Think about the last person you interacted with. Ask yourself: If my relationship with that person is like a bank account, what is my account balance? Do I have a lot of credit with this person, or have I been making withdrawals without any deposits? The answers will give you insight into how this person responds to you and to requests you make.
The “relational bank account” is a way to think about the goodwill that another person has toward you. It determines how this person will respond to you, especially when you make requests or act in a way that is potentially offensive. The higher your balance, the more you can get away with – but each such behavior will lower your relational account balance. And when the relational account balance is low enough, the relationship will become strained, and then conflict-ridden.
You make deposits into the relational bank account by showing care and respect to the other person. Making good eye contact, asking about something that is important to them, listening intently, giving a sincere compliment, asking for their opinion, and speaking to them respectfully are all ways of making deposits. You can make even larger deposits by going out of your way to give them something they need or want, or by entrusting them with something that they know is important to you.
You make withdrawals from the relational bank account by asking them to do something for you. When you ask someone to do something for you, the way in which you make the request will have a big impact on the size of the withdrawal you are making. For example, when you ask someone to be quiet while another group member is talking, you can catch their eye, smile, and put your finger to your lips in a “shh” motion, and then smile and nod again when you see they are quiet (small withdrawal), or you could say loudly “David, you are being very disrespectful! Please be quiet when other students are talking! Is this what they teach you at home, to ignore other people when they’re talking?” (huge withdrawal).
It’s okay to ask others to do things, and a pattern of reciprocation (I’ll do what you ask, and you’ll do what I ask) is a powerful foundation for a relationship, as I discussed in a previous post about Sharing Power. When your relational account balance is high, you can afford to make some withdrawals – and, when you have a very high relational account balance, the other person may grant you “unlimited credit”, just like a bank does with its wealthiest clients. But when your relational balance is low, making a request is likely to result in grumbles or some resentment, or with downright refusal to do as you ask.

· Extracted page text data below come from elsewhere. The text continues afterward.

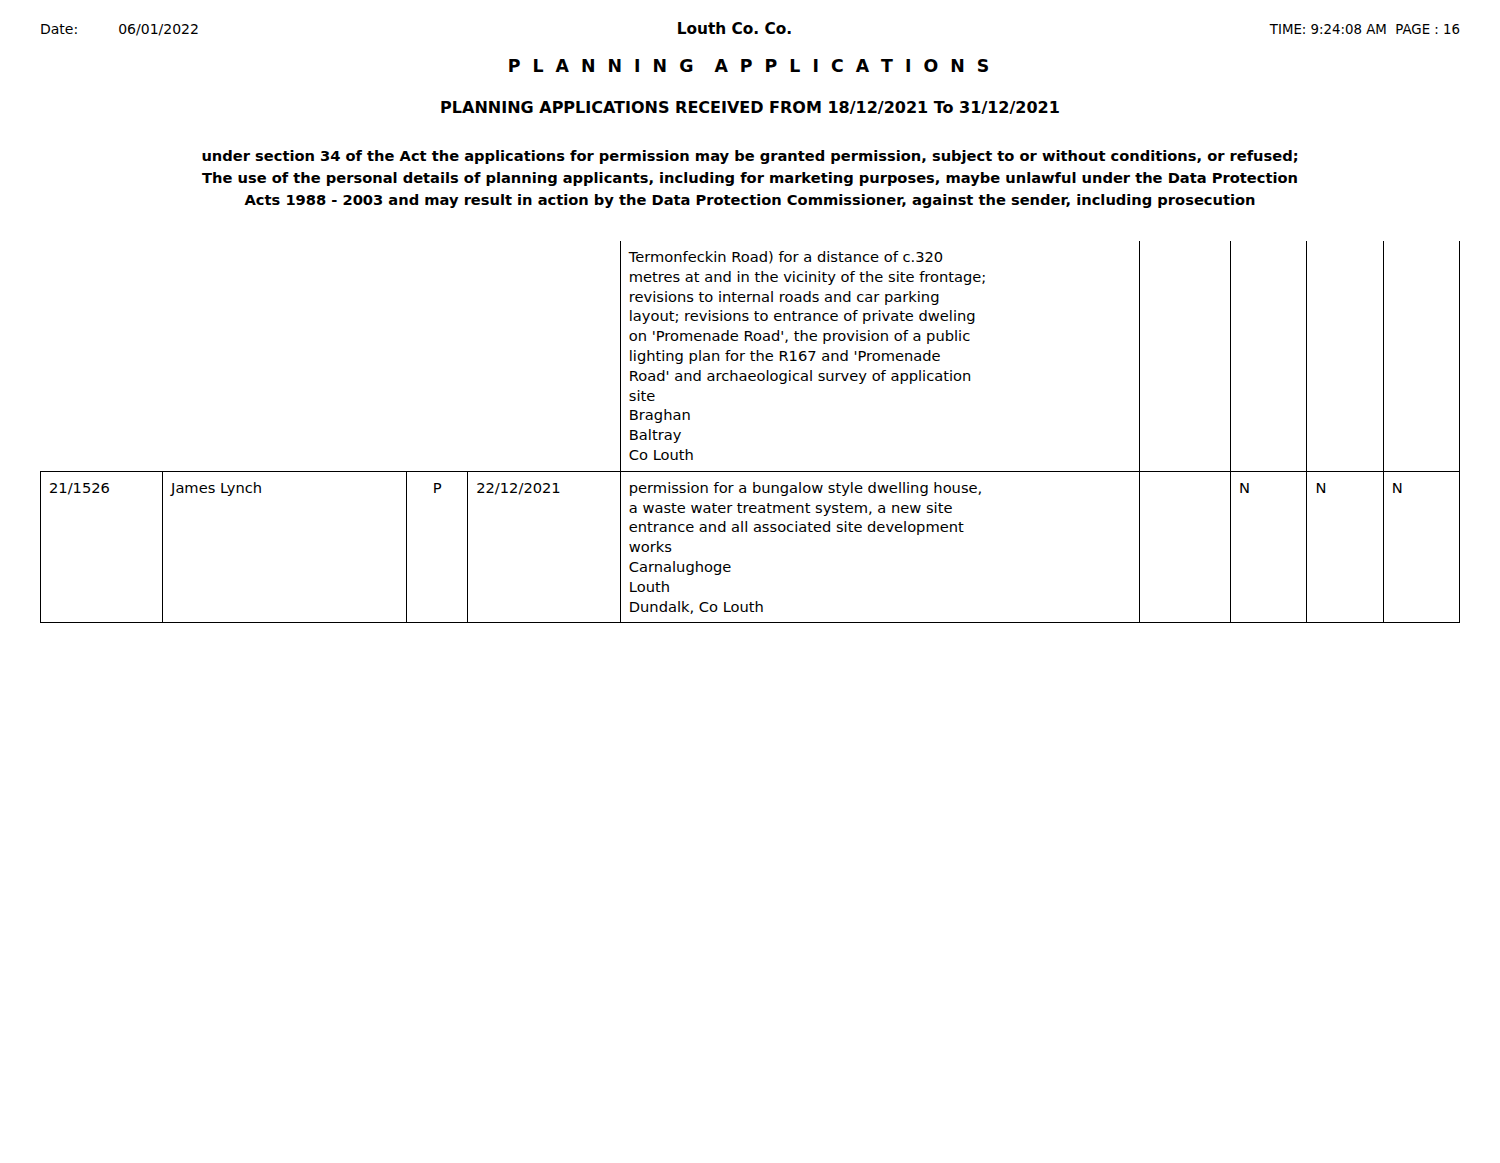Date: 06/01/2022
Louth Co. Co.
TIME: 9:24:08 AM PAGE : 16
P L A N N I N G A P P L I C A T I O N S
PLANNING APPLICATIONS RECEIVED FROM 18/12/2021 To 31/12/2021
under section 34 of the Act the applications for permission may be granted permission, subject to or without conditions, or refused;
The use of the personal details of planning applicants, including for marketing purposes, maybe unlawful under the Data Protection
Acts 1988 - 2003 and may result in action by the Data Protection Commissioner, against the sender, including prosecution
| | | | | Termonfeckin Road) for a distance of c.320 metres at and in the vicinity of the site frontage; revisions to internal roads and car parking layout; revisions to entrance of private dweling on 'Promenade Road', the provision of a public lighting plan for the R167 and 'Promenade Road' and archaeological survey of application site Braghan Baltray Co Louth | | | | |
| 21/1526 | James Lynch | P | 22/12/2021 | permission for a bungalow style dwelling house, a waste water treatment system, a new site entrance and all associated site development works Carnalughoge Louth Dundalk, Co Louth | | N | N | N |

Strive to make constant deposits into your relational bank account with every person you interact with. Take a moment to give a sincere compliment (“I’m so glad you’re my neighbor”); consult with the other person about something that is meaningful for you, whether it’s relatively insignificant (“I’m trying to decide which of these two movies to watch – what do you think?”) or very important (“Can I ask for your opinion about this problem I’m having at work?”). Remember that every interaction results in a change to your relational account balance with the other person – it either goes down or it goes up. Keep this in mind, and aim to increase your account balance whenever possible.
For the next few days, try to be mindful of your relational bank account balance with people you interact with, and especially people who are close to you or with whom you interact frequently. Make many deposits, and be mindful of withdrawals. After doing this for a few days, you will probably improve your relational account balance in many of these relationships, and interactions will become smoother. Come back and share your observations in the comments section for this post. We would love to hear how your experiment turned out.
Acknowledgement: The concept of the relational account is based on Stephen Covey‘s concept of an emotional bank account, which he introduced in his excellent book the Seven Habits of Highly Effective People. Although closely related, the two concepts are distinct. For example, in the Emotional bank account framework, one should avoid making withdrawals and apologize for them.In the relational account framework, withdrawals are a normal part of a relationship and, indeed, can strengthen a relationship, as long as one remains mindful of keeping an overall positive relational account balance. Such differences notwithstanding, I wanted to recognize Covey’s immense contribution to the field of interpersonal relationships, and the foundational importance of his model of the emotional bank account.